What the task requires: Give back every one of the entries below word for word, with the pictures left out.

Records to use:

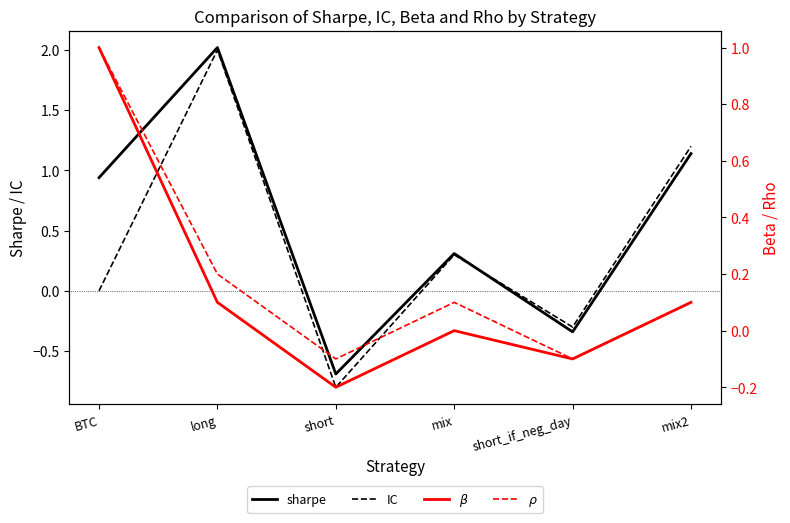

What is the highest value of the sharpe series?

2.0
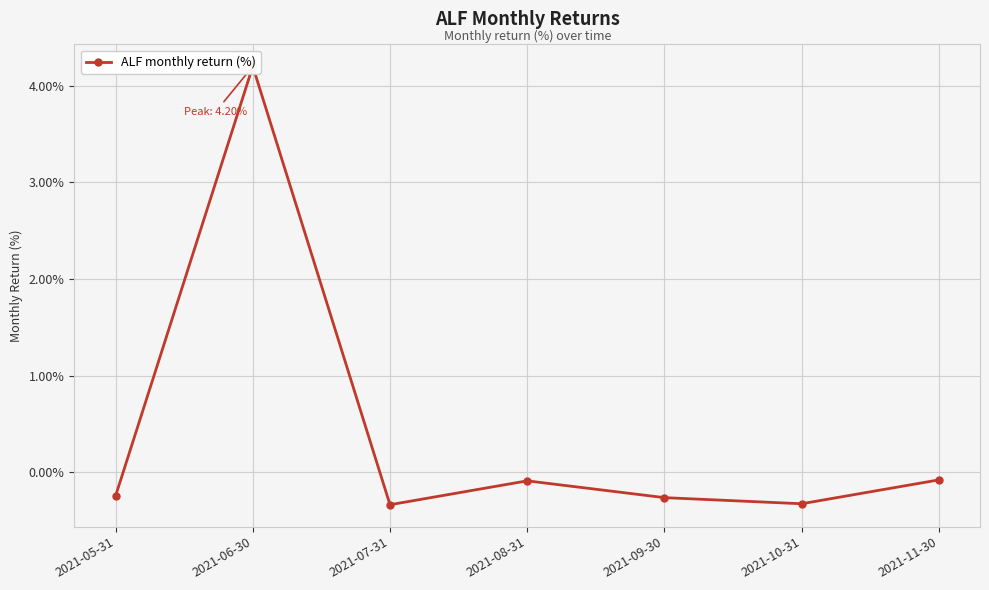

What is the label of the 7th point from the left?

2021-11-30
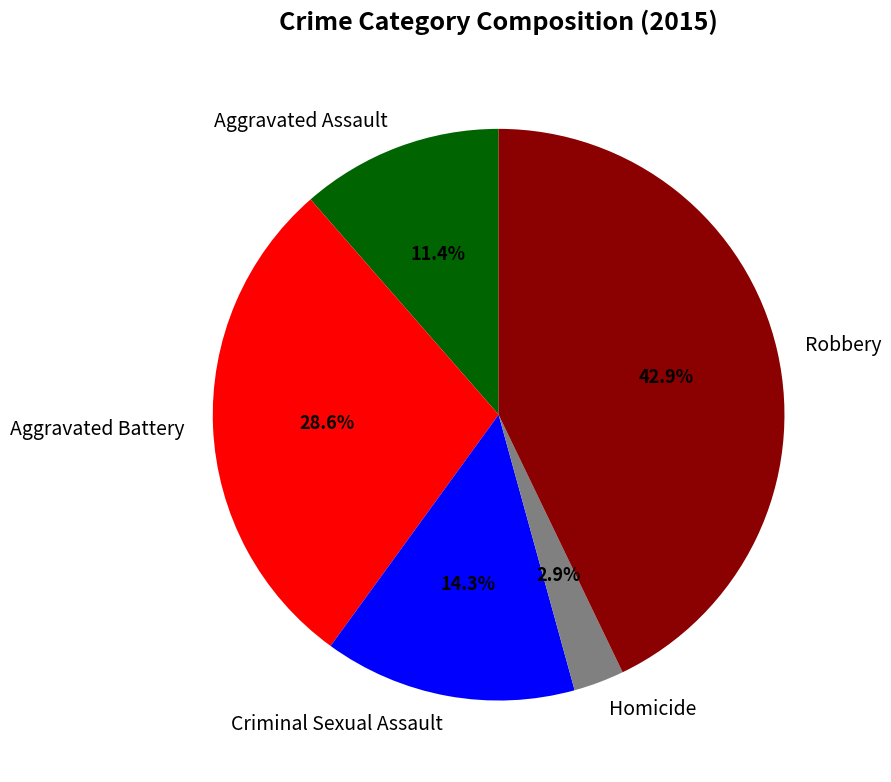

To the nearest percent, what is the difference between the Aggravated Battery and Homicide slice percentages?

26%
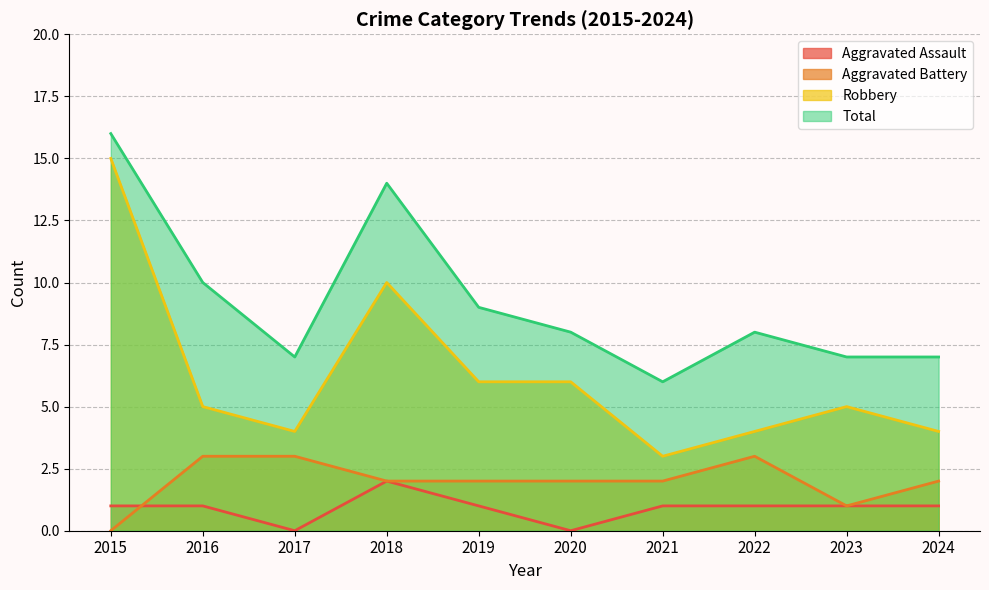

At which label does Total reach its peak?

2015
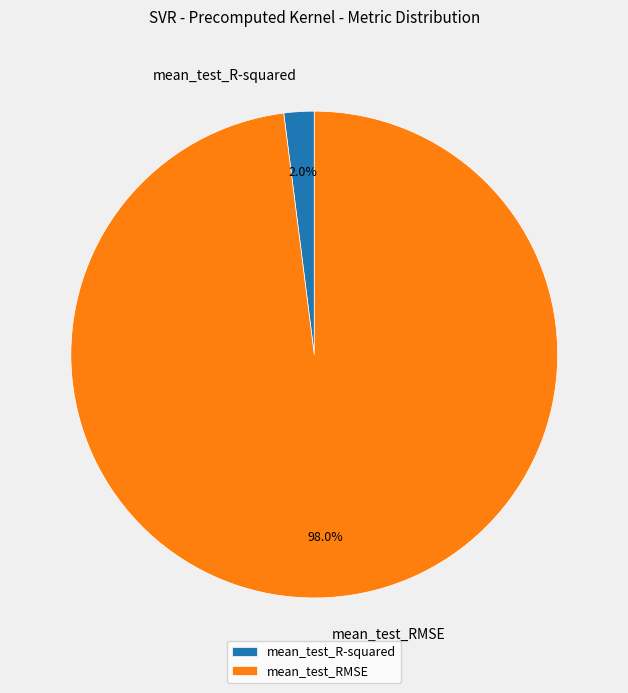

True or false: mean_test_R-squared accounts for 7% of the total.

False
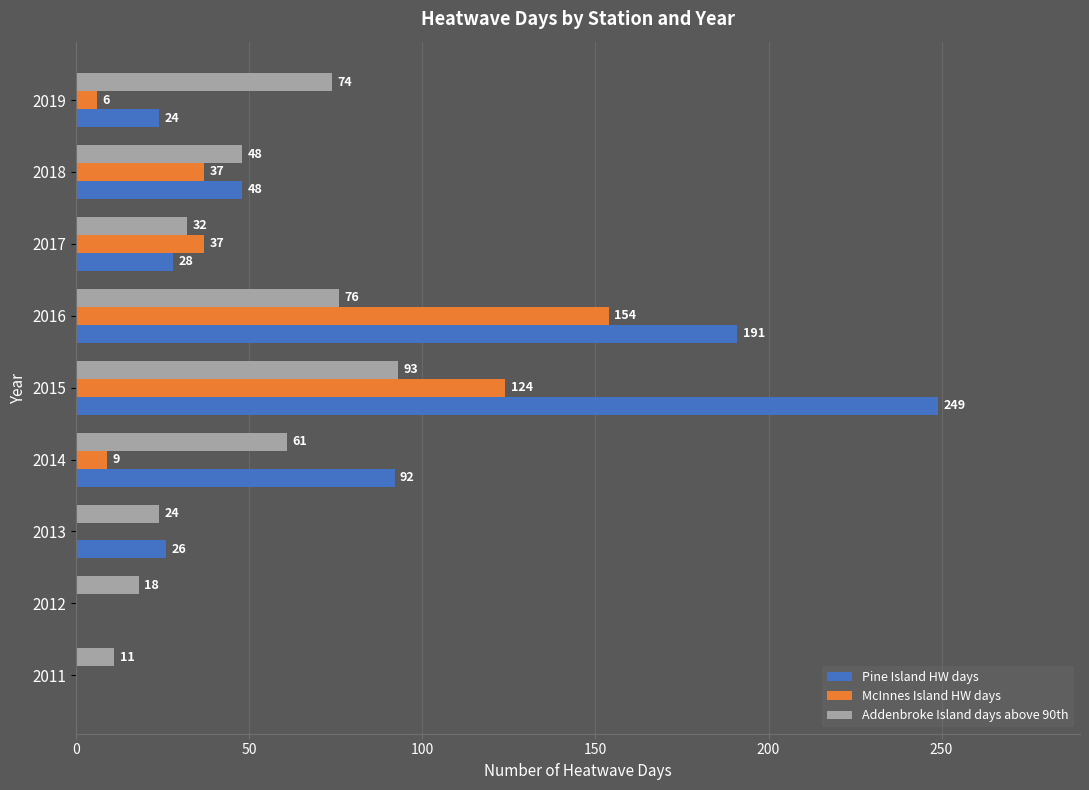

Is the value of McInnes Island HW days at 2011 greater than the value of Addenbroke Island days above 90th at 2012?

No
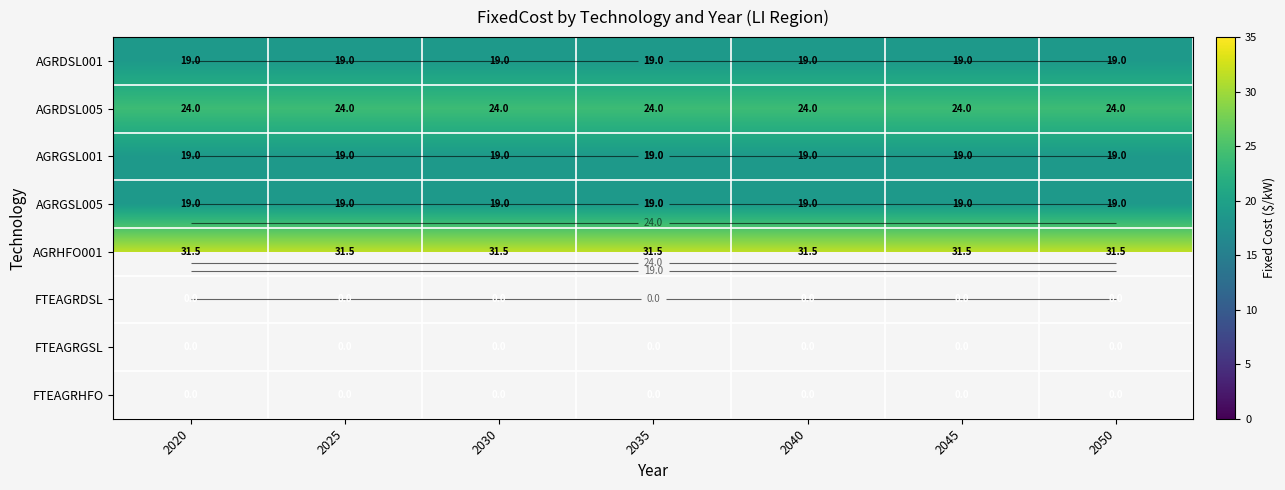

Which series has the largest range (max minus min)?

AGRDSL001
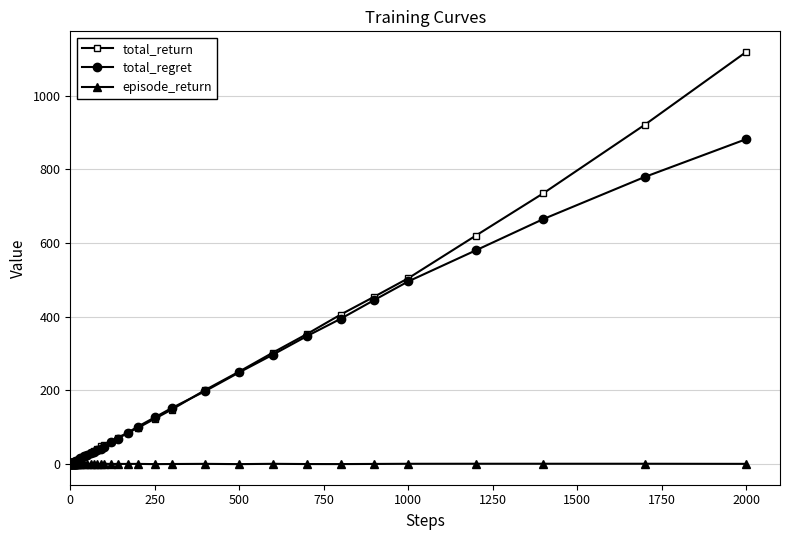

What is the value of the total_regret point at the 29th from the left?

152.0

Answer space:
What is the highest value of the sharpe series?

2.0

What is the label of the 7th point from the left?

2021-11-30

To the nearest percent, what is the difference between the Aggravated Battery and Homicide slice percentages?

26%

At which label does Total reach its peak?

2015

True or false: mean_test_R-squared accounts for 7% of the total.

False

Is the value of McInnes Island HW days at 2011 greater than the value of Addenbroke Island days above 90th at 2012?

No

Which series has the largest range (max minus min)?

AGRDSL001

What is the value of the total_regret point at the 29th from the left?

152.0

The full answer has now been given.